Cosa si chiede:
1 – Ripeti parola per parola il passo della recensione che va da "E’ incredibile quello" fino a "che si allontana." compreso.
2 – Rispondi a queste domande basandoti sulla recensione:
(a) Quale sound si mescola al furore della guerriglia urbana?
(b) In quale luogo si svolge la lunga scena citata?
(c) Quanti agenti bianchi partecipano a quella scena?
3 – Scrivi tutti i nomi propri che compaiono nella recensione.

Fonte:

- - - - - - -

E’ incredibile quello che l’autrice riesce a fare: la sua regia trasferisce in noi la memoria collettiva trasformandola in angoscia presente. Mentre ci trascina all’interno degli scontri, la Bigelow ci inietta la stessa eccitazione irrazionale dei protagonisti sullo schermo. L’effetto, per lo spettatore, è quello quasi medianico di rivivere, convulsi e sovrapposti, tra grida e paure, gli istinti di aggressione e sopravvivenza che lacerarono la città del Michigan. Un magma visivo, sonoro ed emozionale avvolge il pubblico: volti, corpi a terra, il sound della Motown che si mescola al furore della guerriglia urbana. La musica come sogno che si allontana.

Per questo la Bigelow divide la critica, o viene accusata di violenza voyeuristica: è una regista aliena a compromessi e la sua integrità d’autrice ci chiama in causa senza filtri e senza diplomatiche scorciatoie. La lunga, insostenibile scena all’Algiers Motel, in cui si consuma il disumano confronto/ massacro tra tre agenti bianchi e razzisti e un gruppo di ragazzi neri (ma anche due giovani bianche) ha scatenato l’indignazione di tanti spettatori, renitenti a calarsi in una messa in scena capace di farli sentire “sporchi”.

- - - - - - -

Dati riportati:
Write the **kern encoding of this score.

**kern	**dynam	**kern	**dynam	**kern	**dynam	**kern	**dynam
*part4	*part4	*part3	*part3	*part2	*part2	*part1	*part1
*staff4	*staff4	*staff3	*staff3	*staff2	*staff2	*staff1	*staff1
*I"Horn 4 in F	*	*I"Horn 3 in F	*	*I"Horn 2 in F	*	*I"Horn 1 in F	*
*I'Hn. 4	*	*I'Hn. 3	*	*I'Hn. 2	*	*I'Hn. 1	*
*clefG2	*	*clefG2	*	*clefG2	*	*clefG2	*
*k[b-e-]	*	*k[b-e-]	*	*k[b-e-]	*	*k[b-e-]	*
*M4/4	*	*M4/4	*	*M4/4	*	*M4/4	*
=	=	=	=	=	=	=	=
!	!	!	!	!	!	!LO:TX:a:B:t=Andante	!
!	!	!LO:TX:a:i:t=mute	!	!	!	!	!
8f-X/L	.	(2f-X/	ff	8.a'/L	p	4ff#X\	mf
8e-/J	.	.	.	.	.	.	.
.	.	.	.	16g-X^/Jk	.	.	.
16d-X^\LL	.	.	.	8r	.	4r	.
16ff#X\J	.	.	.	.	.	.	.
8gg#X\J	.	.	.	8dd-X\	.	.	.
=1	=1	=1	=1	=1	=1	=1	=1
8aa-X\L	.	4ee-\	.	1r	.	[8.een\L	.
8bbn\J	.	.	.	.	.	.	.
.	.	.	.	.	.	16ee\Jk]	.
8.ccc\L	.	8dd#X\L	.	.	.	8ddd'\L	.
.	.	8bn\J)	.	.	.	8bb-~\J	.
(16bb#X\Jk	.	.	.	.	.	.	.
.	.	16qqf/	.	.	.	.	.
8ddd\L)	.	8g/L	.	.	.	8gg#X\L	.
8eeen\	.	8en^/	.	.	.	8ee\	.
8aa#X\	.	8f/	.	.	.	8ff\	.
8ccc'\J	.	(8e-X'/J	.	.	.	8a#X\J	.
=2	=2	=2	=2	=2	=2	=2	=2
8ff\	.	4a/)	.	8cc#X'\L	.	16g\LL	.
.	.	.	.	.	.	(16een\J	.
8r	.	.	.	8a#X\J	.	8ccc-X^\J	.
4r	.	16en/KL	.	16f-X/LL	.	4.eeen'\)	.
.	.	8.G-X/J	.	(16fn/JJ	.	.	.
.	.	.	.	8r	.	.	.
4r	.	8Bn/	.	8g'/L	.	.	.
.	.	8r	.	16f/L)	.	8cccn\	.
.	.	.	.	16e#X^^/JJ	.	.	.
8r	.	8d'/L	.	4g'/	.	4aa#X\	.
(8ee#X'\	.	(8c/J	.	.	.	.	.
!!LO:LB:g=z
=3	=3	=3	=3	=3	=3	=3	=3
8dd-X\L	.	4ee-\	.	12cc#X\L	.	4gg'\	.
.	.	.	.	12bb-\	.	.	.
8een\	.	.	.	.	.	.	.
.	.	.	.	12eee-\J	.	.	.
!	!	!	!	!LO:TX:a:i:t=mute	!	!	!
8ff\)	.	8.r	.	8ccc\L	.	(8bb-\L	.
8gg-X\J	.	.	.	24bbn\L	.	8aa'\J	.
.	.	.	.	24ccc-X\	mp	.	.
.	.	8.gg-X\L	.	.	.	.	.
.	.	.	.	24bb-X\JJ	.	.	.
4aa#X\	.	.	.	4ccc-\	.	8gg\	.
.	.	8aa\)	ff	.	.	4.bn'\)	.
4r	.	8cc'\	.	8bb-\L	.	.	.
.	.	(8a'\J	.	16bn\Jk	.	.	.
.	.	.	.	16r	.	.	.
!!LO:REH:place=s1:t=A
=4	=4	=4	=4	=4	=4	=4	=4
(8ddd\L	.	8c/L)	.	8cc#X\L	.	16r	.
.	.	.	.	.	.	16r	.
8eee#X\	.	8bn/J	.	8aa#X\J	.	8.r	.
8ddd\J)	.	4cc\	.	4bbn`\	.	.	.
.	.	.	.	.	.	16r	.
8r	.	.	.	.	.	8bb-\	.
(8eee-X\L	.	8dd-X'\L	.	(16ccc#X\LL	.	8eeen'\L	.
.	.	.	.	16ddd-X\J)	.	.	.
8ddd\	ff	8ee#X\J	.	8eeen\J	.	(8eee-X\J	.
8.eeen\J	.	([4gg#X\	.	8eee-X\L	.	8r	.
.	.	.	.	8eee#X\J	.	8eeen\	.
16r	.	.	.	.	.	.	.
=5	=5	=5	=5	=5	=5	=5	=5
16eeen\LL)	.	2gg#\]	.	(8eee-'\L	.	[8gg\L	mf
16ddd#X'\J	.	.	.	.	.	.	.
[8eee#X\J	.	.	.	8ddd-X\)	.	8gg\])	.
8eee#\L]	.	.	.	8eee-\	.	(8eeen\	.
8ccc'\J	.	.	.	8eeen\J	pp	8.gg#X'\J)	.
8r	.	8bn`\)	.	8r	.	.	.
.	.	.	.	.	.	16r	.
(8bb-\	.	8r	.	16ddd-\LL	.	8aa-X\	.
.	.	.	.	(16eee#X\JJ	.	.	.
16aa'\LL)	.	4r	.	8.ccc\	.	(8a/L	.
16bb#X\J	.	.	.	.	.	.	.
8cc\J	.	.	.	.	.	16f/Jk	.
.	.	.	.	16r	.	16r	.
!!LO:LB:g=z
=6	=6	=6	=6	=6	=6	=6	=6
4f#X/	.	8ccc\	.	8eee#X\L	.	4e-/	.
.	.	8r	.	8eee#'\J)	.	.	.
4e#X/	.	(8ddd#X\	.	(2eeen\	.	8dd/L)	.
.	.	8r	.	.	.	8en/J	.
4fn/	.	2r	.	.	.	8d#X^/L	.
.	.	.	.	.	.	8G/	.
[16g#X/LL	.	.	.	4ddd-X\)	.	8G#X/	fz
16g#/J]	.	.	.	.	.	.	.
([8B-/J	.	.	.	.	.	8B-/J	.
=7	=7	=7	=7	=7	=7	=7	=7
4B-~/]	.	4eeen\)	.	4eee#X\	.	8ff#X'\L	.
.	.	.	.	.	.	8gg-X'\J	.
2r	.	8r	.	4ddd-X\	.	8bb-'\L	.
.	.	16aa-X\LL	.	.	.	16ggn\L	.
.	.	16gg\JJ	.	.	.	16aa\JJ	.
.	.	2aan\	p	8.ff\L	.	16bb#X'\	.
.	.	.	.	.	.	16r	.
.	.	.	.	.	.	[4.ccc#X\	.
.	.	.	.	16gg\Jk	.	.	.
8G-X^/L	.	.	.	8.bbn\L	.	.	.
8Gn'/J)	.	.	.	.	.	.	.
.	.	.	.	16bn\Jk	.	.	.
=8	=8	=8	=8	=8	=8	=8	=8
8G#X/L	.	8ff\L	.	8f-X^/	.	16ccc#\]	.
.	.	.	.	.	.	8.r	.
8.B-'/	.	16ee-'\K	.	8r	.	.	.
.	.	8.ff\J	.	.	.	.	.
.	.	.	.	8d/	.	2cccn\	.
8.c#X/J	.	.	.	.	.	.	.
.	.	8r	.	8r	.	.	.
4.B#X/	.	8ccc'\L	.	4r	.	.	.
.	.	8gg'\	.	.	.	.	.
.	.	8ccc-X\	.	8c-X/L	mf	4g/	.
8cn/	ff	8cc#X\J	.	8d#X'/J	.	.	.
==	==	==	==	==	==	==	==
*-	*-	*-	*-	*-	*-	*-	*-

- - - - - - -

Le soluzioni:
1 –
E’ incredibile quello che l’autrice riesce a fare: la sua regia trasferisce in noi la memoria collettiva trasformandola in angoscia presente. Mentre ci trascina all’interno degli scontri, la Bigelow ci inietta la stessa eccitazione irrazionale dei protagonisti sullo schermo. L’effetto, per lo spettatore, è quello quasi medianico di rivivere, convulsi e sovrapposti, tra grida e paure, gli istinti di aggressione e sopravvivenza che lacerarono la città del Michigan. Un magma visivo, sonoro ed emozionale avvolge il pubblico: volti, corpi a terra, il sound della Motown che si mescola al furore della guerriglia urbana. La musica come sogno che si allontana.

2 –
(a) Il sound della Motown.
(b) All'Algiers Motel.
(c) Tre.

3 – Bigelow, Michigan, Motown, Algiers Motel